Every variation at Eberones is governed by the variation clause in our contract. No variation work proceeds until it is documented and signed by both parties. When selections change after work has commenced on site, there are real administrative and coordination costs involved, rescheduling trades, updating documentation, reordering materials. Those costs are covered by fees set out clearly in the contract before anyone signs, so there are no surprises if a change is needed mid-build. Where we are able to scope a variation clearly, we will quote it at a fixed amount, that is the price, with no further variables. The labour rates in the contract apply only to do and charge variations, where the scope or duration of the work can't be determined upfront.
The reason we require everything in writing before work proceeds is simple, it keeps both parties on the same page and removes any room for misunderstanding about what was agreed and what it costs.
What We Do Before Contract to Eliminate Variation Risk
The best variation protection is thorough work before you sign. Here's what that looks like in practice.
Completed selections
Prime cost items, tapware, tiles, appliances, flooring, light fittings, are one of the most controllable variation risks. In our Design and Construct process we push hard to have selections made before the contract is executed. When a selection has been made, it gets priced at the actual cost, not an allowance. That closes the gap between what the contract says and what the finished home costs.
Coordinated documentation
If the drawings from different consultants don't align before the contract is signed, for example where the architect's drawings and the structural engineer's drawings contradict each other, those discrepancies get discovered on site and resolved through variations. Complete and coordinated documentation at the time of contracting is one of the most effective variation controls available.
Transparent provisional sums
Where provisional sums are unavoidable, we explain where the number came from, what the realistic range of outcomes looks like, and what triggers a variation if the actual cost differs. There are no surprises buried in the contract for us to recover later.
The Question Worth Asking Before You Sign
Before you execute a building contract, ask your builder to walk you through every provisional sum and prime cost allowance in the document. Where did each number come from? What happens if the actual cost is higher? How is the variation calculated and when does it need to be approved in writing?
A builder who can answer those questions clearly has thought them through properly. A builder who deflects or gives vague answers is worth scrutinising more carefully before you commit. A verbal agreement on a variation is not a variation. If it's not documented and signed, it doesn't exist, and that protects both parties.

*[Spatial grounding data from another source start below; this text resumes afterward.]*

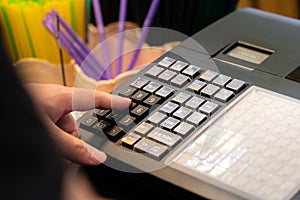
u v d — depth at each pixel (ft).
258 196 2.28
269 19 3.10
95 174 2.49
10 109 1.50
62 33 3.30
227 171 2.37
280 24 3.06
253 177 2.35
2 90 1.50
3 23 3.31
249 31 3.03
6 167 1.49
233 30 3.05
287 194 2.29
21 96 1.52
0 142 1.49
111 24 3.81
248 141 2.48
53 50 3.40
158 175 2.38
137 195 2.44
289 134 2.50
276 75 2.77
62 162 1.58
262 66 2.82
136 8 3.68
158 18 3.59
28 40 3.36
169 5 3.60
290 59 2.85
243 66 2.82
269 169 2.37
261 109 2.61
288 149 2.44
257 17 3.12
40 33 3.35
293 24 3.06
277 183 2.32
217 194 2.31
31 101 1.54
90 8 3.63
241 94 2.68
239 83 2.71
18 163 1.50
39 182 1.51
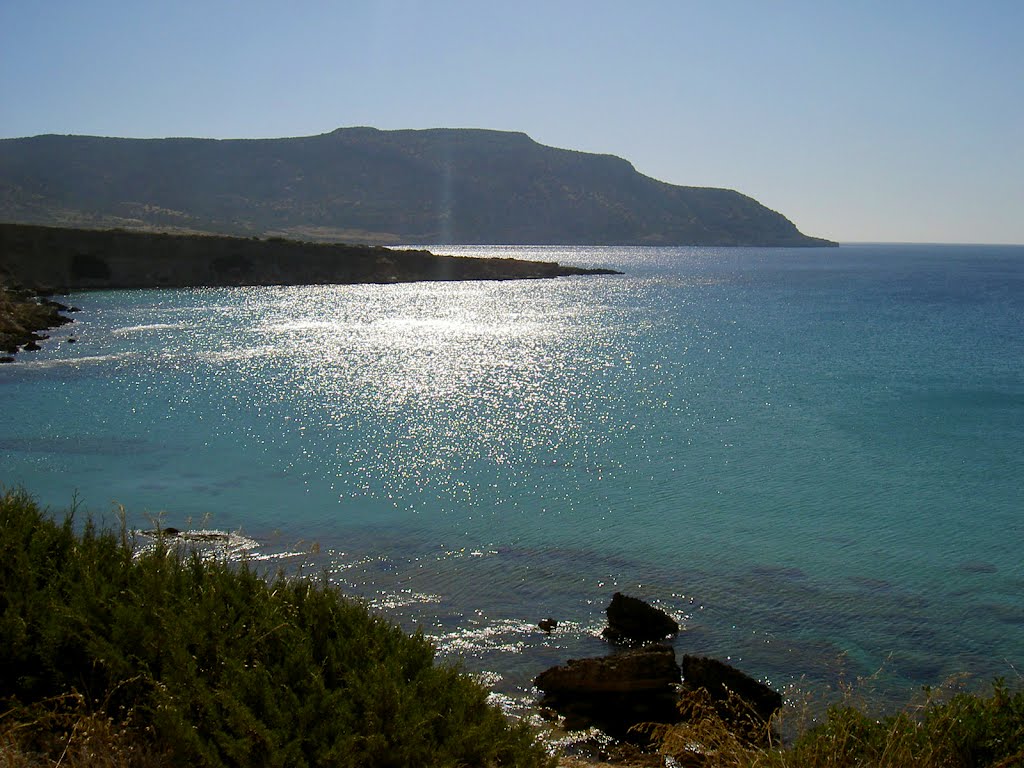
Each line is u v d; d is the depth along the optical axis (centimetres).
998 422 3369
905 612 1612
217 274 10438
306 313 7819
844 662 1416
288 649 610
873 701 1263
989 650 1465
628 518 2162
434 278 12519
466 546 1945
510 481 2503
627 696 1247
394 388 4081
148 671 588
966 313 8556
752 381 4384
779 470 2644
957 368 4856
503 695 1275
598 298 10325
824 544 1973
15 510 815
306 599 690
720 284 13300
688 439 3059
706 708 987
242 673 562
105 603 652
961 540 2014
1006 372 4700
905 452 2881
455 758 544
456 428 3209
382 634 653
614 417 3444
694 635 1512
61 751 562
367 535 2009
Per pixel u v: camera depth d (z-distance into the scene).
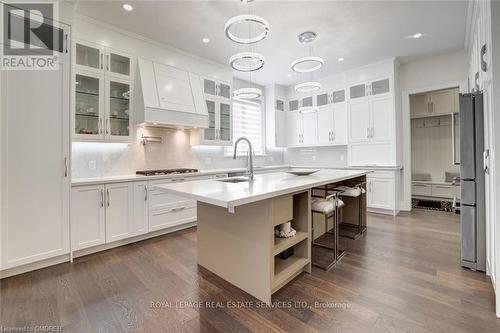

The Honest Truth About Variations
The most effective variation control of all is choosing the right delivery model from the start. Our Design and Construct process significantly reduces the need for variations because we are involved from concept through to handover. Selections are made early, documentation is coordinated across the full consultant team, and there is no gap between the designer and the builder where discrepancies can hide. Clients who come to us through Design and Construct consistently experience fewer variations, less budget uncertainty, and a smoother build, because the work that prevents variations happens at the start of the project, not after something goes wrong on site.
Done properly, variations are a clean and professional mechanism for managing genuine change. They're not something to fear in a well-run project with a builder who has priced the job honestly and done the pre-construction work thoroughly.
The clients who get hurt by variations are the ones who signed a contract with a builder who hadn't done that work upfront. Knowing what questions to ask before you sign is the most important protection you have.